Exhaló aire con fuerza y pensó: Me llevaré dos.

– Estupendo -dijo apoyando el rifle en el mostrador-. Me llevo ésta y otra exactamente igual.

– ¿Quiere dos? -El dependiente se mostró sorprendido, pero después calló y se encogió de hombros.- Muy bien, señora, lo que usted diga. -Levantó un brazo y sacó otro rifle igual.- ¿Munición?

Megan intentó de nuevo hacer memoria y recordó una de las lecciones de Olivia: «Siempre deben usar lo mismo que usan lo cerdos, o mejor. Que sus armas nunca sean mejores que las suyas». Sonrió con amargura y, en la voz más amable que fue capaz de articular, preguntó:

– Dos cajas de balas de 33 milímetros, por favor.

El dependiente abrió los ojos ligeramente y negó con la cabeza.

– Señora, espero que vaya a cazar elefantes o rinocerontes o ballenas. -Buscó debajo del mostrador y sacó dos cajas de cartuchos.- Por favor, señora, estas balas son capaces de volar una pared de una casa.

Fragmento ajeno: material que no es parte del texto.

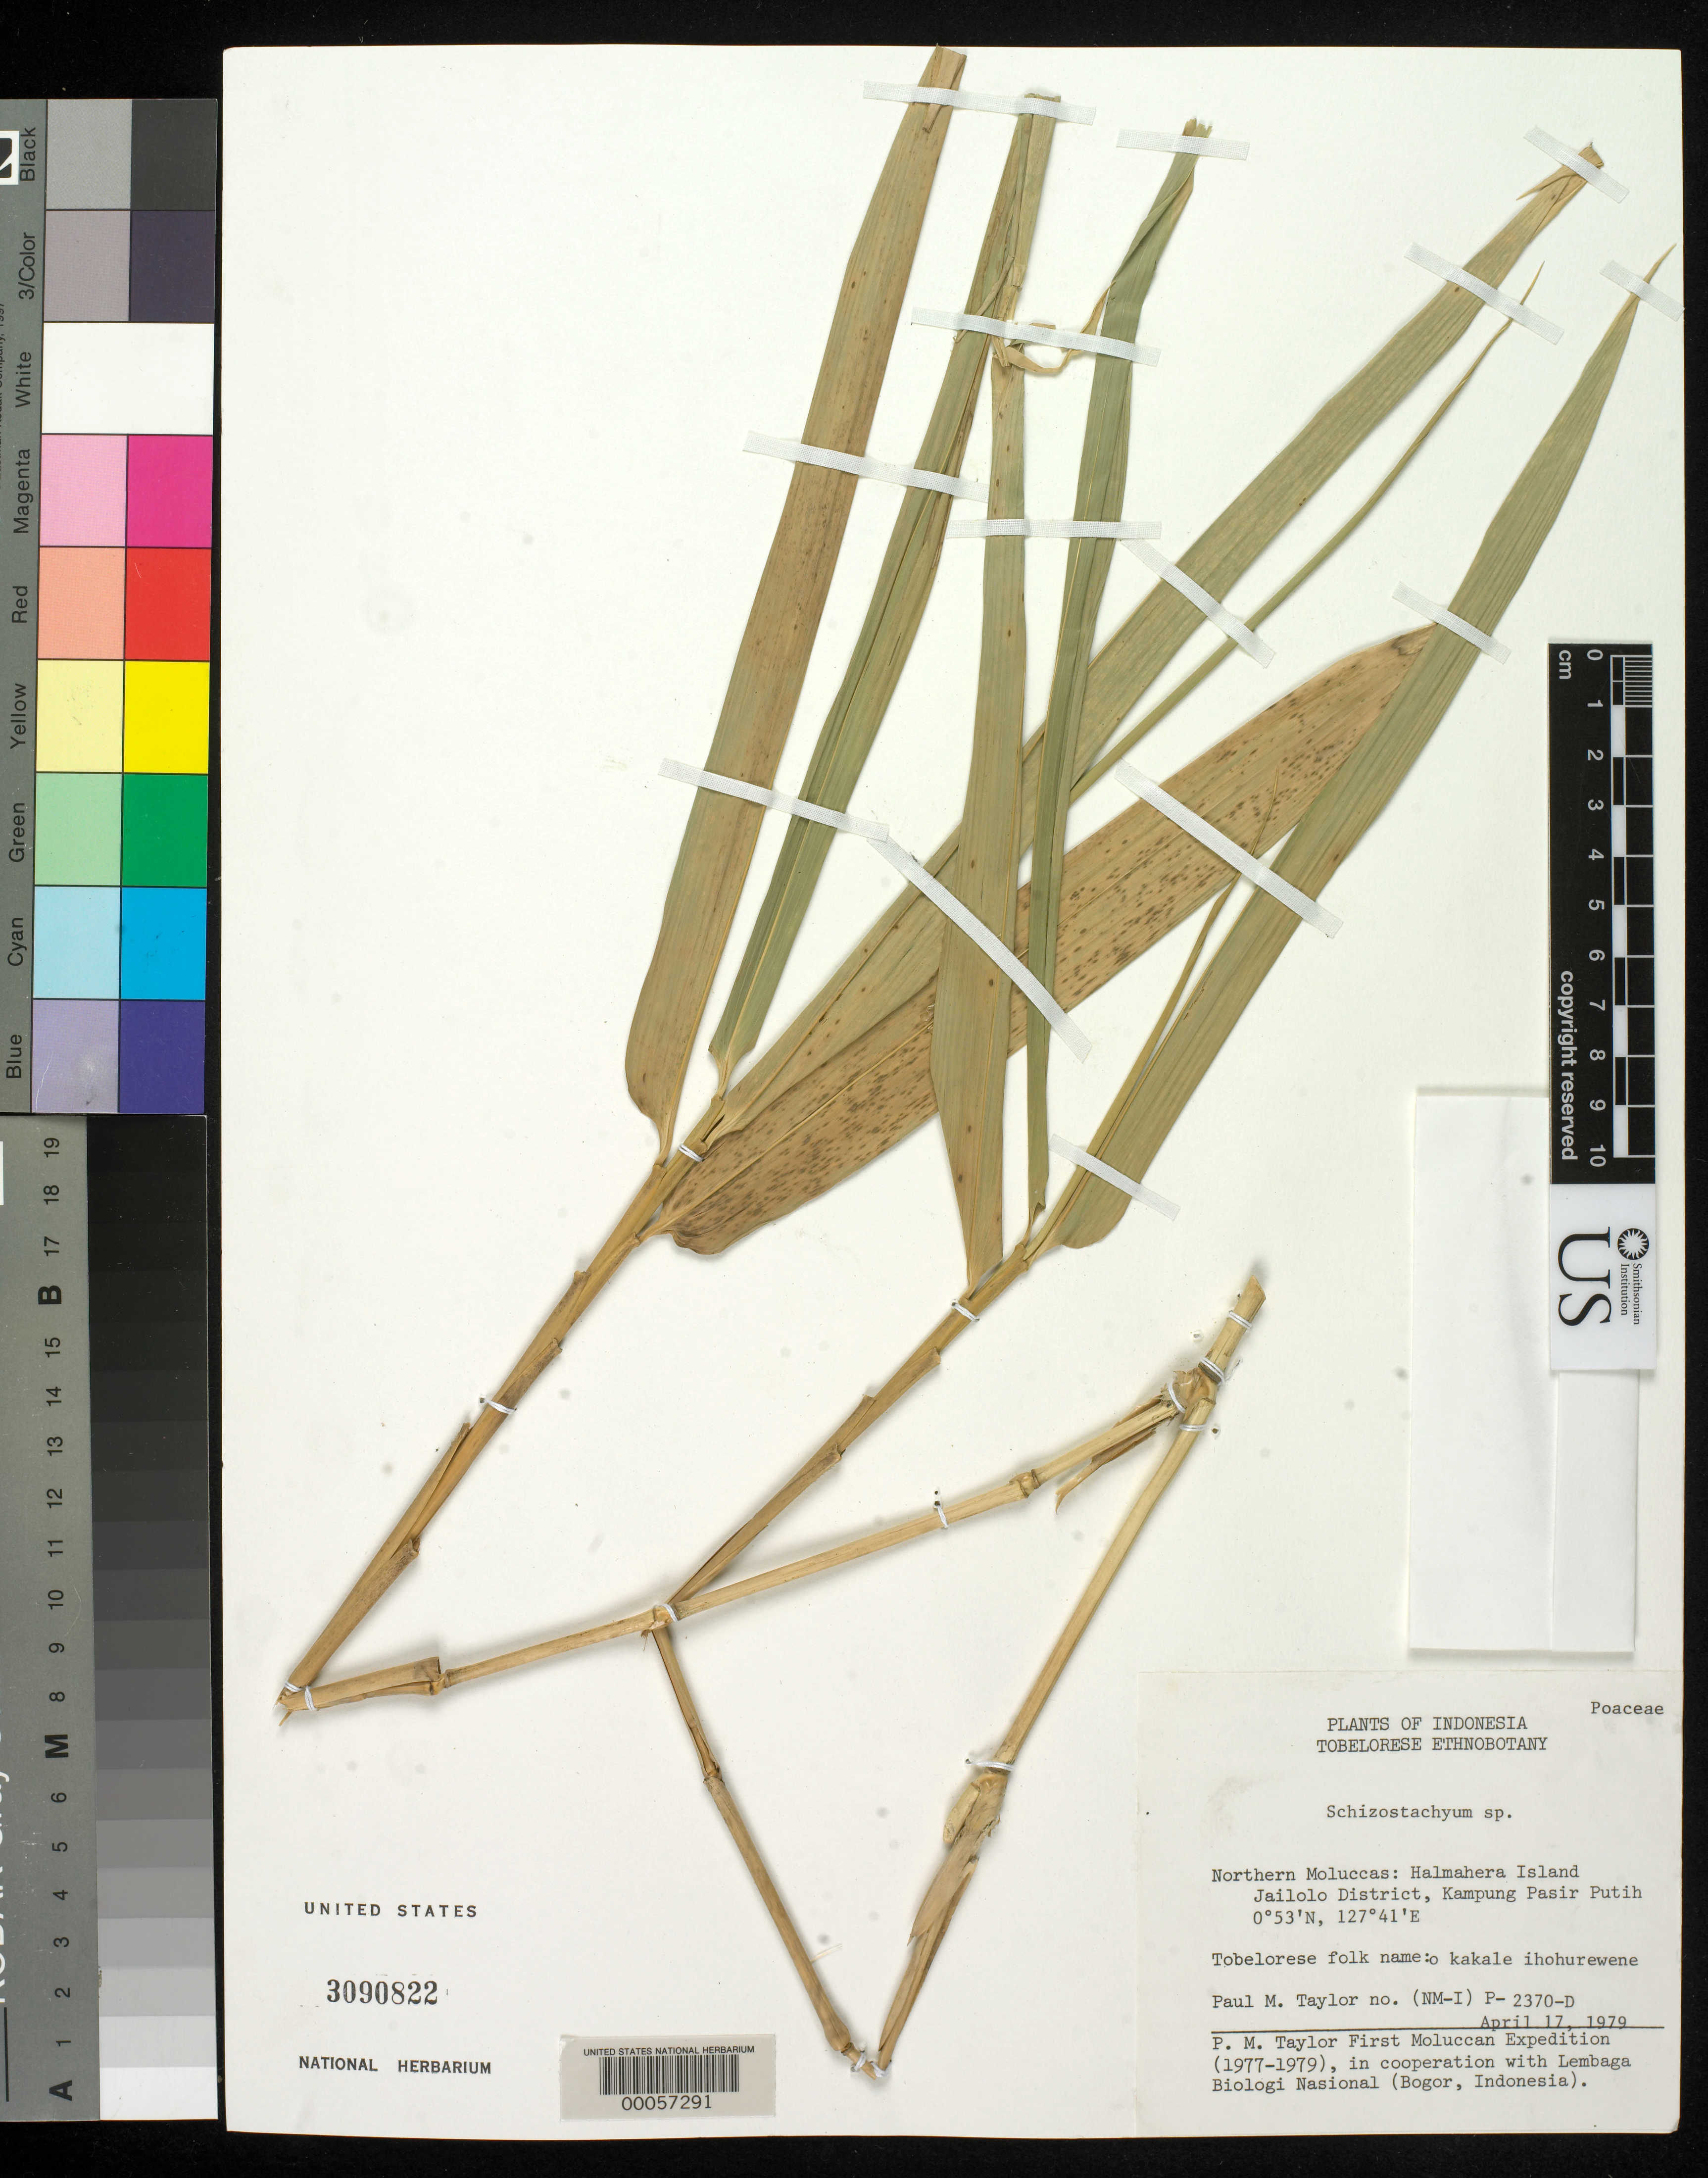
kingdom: Plantae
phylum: Tracheophyta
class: Liliopsida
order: Poales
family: Poaceae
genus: Schizostachyum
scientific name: Schizostachyum sp.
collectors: P. M. Taylor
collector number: P-2370-d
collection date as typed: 17 Apr 1979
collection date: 1979-04-17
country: Indonesia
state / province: Maluku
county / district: Maluku Utara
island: Halmahera Island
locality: Jailolo dist., Kampung Pasir Putih [Moluccas]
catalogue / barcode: US 3090822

Lléveselas a un campo de tiro y practique un poco antes de usarlas, por favor, para que sepa de qué se trata.

Megan asintió sonriendo. Miró de nuevo a la estantería y vio otra arma que le resultaba familiar de haberla visto en la televisión.

– ¿Qué es eso? -preguntó.

El dependiente se volvió lentamente y miró donde Megan señalaba.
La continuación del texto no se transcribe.